Indeed, Local Data Company has reported a rise in the number of independent businesses opening their doors on Britain’s high streets today. This has helped reduce the number of vacant shops on high streets during the fourth quarter of 2021 for the first time since 2018.
Crimple, a family-run independent business in Yorkshire, is one shop that has benefitted from the resurgence of local shopping. Crimple opened a brand new restaurant and foodhall in November 2021, and from the start, supporting local has been its goal. Opening mid-pandemic meant it had its share of challenges, but Keren Shaw, operations director, said the business has been “overwhelmed with support since the launch”.
Not only do customers want to feel safe while shopping today – recent research from Lumina Intelligence revealed that the emergence of the Omicron variant sparked a revival in local shopping – but they also want to know more about their food, where it’s grown and how it’s packaged – and local retailers like Crimple offer shoppers the insight they desire.
“People get the feel-good factor when they know they are supporting an individual or family business, versus huge corporate companies,” Keren told Speciality Food. But, she added, “Ultimately it comes down to taste, quality, and value. The locally produced products have to tick all three boxes to keep customers coming back for more.”
Thanks to local food’s sustainable and ethical credentials, it is little wonder its popularity continues to rise. “Changing ingrained shopping habits is really hard to do,” Keren continued, “but with our fantastic suppliers and quality produce, we know we can offer something different to other local stores.”
And with sustainability becoming a more important consideration for shoppers, the local shopping trend isn’t going anywhere. “We know that customers are becoming increasingly conscious of their carbon footprint.
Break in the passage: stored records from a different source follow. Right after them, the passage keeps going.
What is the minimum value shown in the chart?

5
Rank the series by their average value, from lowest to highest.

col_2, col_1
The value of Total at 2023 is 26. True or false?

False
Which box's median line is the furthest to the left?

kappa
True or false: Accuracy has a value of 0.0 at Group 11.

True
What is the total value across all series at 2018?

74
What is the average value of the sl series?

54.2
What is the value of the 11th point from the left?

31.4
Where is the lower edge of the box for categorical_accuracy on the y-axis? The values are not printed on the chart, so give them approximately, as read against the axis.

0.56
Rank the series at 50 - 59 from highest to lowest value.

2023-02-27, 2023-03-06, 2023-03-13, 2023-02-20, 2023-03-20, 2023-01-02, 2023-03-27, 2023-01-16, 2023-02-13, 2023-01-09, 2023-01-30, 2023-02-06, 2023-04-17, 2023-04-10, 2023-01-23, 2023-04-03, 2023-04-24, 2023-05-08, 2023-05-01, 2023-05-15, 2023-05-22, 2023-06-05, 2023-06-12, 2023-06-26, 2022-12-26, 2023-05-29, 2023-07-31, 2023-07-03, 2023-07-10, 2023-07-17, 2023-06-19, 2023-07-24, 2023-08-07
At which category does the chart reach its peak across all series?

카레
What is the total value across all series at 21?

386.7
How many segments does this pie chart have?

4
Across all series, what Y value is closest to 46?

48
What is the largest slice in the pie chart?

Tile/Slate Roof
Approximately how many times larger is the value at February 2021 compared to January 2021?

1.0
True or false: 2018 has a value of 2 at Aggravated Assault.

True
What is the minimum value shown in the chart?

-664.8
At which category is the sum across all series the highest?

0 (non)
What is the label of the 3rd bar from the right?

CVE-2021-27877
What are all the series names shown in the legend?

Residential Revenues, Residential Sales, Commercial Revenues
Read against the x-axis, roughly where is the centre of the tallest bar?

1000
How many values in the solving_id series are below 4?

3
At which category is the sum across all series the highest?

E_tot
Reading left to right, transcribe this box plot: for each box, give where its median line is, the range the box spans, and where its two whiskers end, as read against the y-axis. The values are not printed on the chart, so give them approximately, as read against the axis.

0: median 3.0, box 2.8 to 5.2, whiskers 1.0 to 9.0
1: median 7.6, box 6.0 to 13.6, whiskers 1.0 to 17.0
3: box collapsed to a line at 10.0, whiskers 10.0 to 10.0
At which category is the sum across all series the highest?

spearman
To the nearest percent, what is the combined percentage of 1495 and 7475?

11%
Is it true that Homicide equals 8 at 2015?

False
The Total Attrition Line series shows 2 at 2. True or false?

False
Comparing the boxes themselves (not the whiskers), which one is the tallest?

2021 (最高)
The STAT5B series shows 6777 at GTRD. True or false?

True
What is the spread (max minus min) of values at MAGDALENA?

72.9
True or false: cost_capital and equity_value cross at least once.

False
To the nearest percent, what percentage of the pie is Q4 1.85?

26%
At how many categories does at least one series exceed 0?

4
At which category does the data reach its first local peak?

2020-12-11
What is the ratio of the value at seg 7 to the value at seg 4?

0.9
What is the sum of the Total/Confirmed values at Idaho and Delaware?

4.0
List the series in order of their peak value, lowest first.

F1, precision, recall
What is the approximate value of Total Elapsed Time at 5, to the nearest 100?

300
Reducing food miles is certainly one way to do that, whilst buying quality, local produce made right here in Yorkshire. From Yorkshire pasta to locally brewed beers, many of our neighbours stock our shelves,” she explained.
“We’ve also placed a huge focus on our vegan and free-from range, keeping in line with consumer demand,” Keren said. In fact, the latest data from YouGov reveals that vegans make up 6% of the adult population in Britain, while Mintel has found around half of the population is limiting their meat intake.
Non-vegans are also drawn to supporting local producers, however, as the rise of the ‘buy British’ movement has demonstrated. “Knowing where our food comes from is becoming so important,” Keren added.
As demand for locally produced food grows, recent research has shown that in Britain there is vast potential for smaller-scale producers to meet it. A study by Lancaster University found that Britain could grow up to eight times its current production of fruit and vegetables if all available urban and under-used green spaces were turned to allotments. This could have a multitude of benefits, including cutting the amount of produce that is shipped in from overseas and promoting shorter food supply chains. “Even if you just put a small amount of it to use, you can boost fresh fruit and vegetable availability by a meaningful amount,” said Jess Davies, principal investigator of the study.
With demand for local food on the rise, there is reason to be optimistic about the role independent retailers will play in the years to come.